Elton John may perform in
Mumbai
British rock-star Sir Elton John is likely to
perform in Mumbai on January 2, 2000, as part of the millennium celebrations organised by
the Maharashtra Government."We are trying to get Sir Elton John for the millennium
celebrations," Deputy Chief Minister Chhagan Bhujbal, who is also in charge of the
tourism portfolio, told newspersons at a meet-the-press organised by the Press Club of
Bombay. "We are trying our best...various modalities are being worked out."
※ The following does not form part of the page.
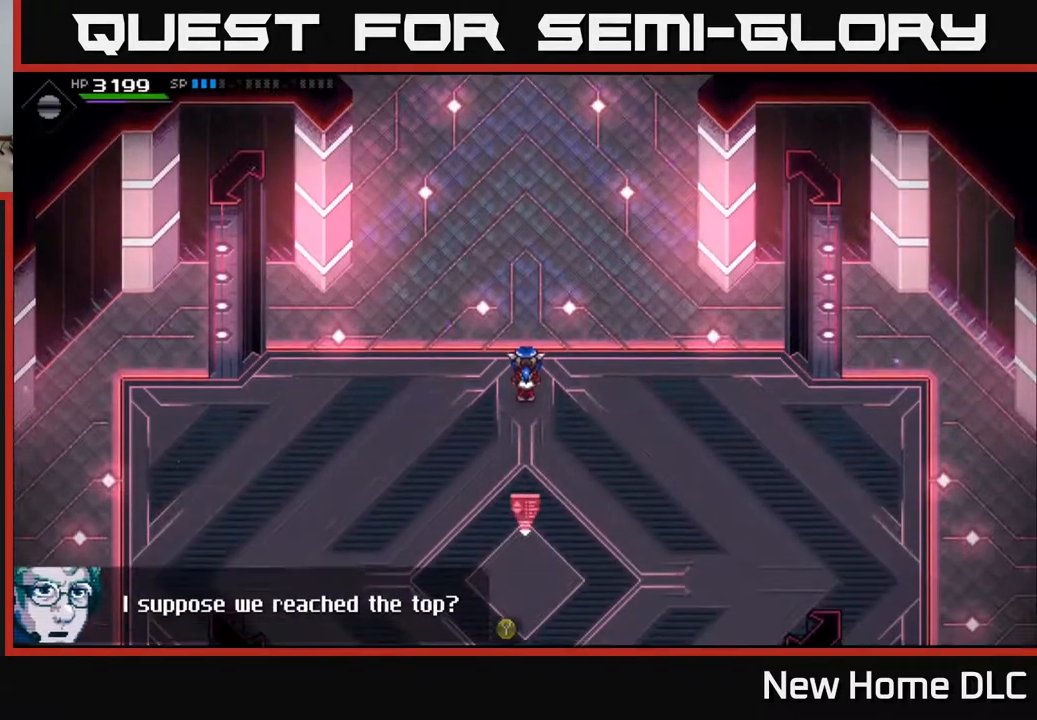
{"buttons": [], "left_stick": "center", "right_stick": "center", "events": []}
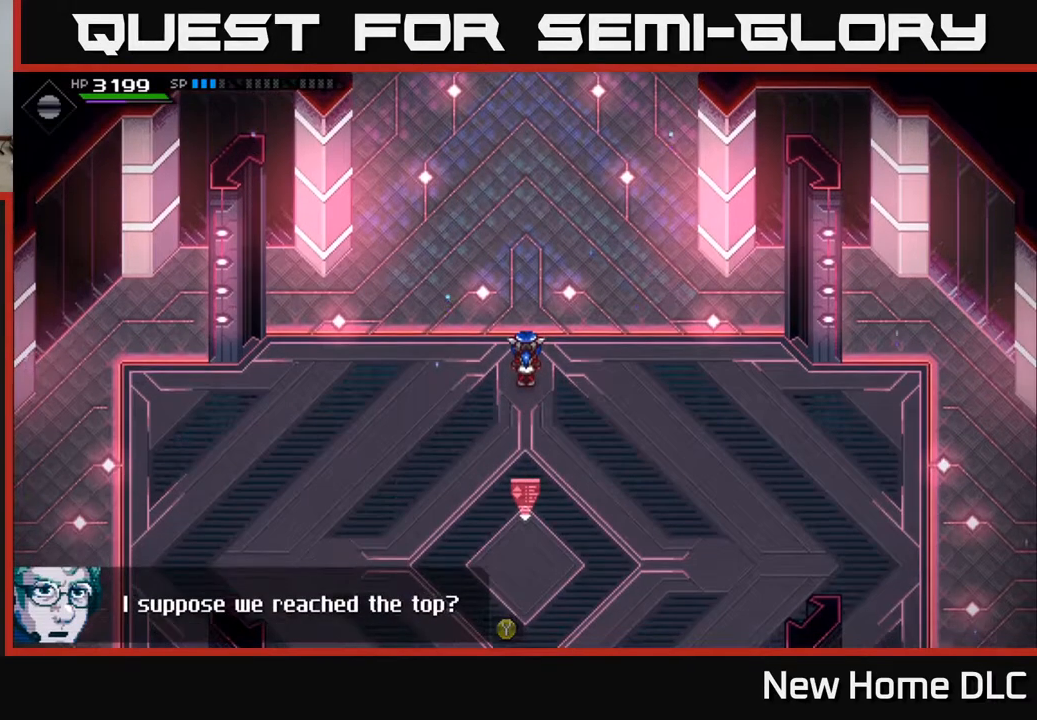
{"buttons": [], "left_stick": "up", "right_stick": "center", "events": [[267, "left_stick", "up"]]}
Apart from Sir Elton John, others who are expected to perform in the millennium bash are
tabla-maestro Zakir Husain, classical singer Bhimsen Joshi, noted singer Asha Bhosale and
Punjabi pop craze Daler Mahendi.
Plan to construct a
dolphinarium
A dolphinarium and a marineland complex is likely to
be constructed under a joint venture project at Visakhapatnam. Giving this information,
Minister of State for Environment and Forests Babu Lal Marandi said the project envisaged
construction of a sea water pool for dolphins, enclosures for turtles and sea birds and an
aquarium for other marine fauna at a cost of Rs 360 lakh. Of this, Rs 300 lakh was
proposed to be met through loans from the Visakhapatnam Urban Development Authority and
the balance by the state government and the Central Zoo Authorities.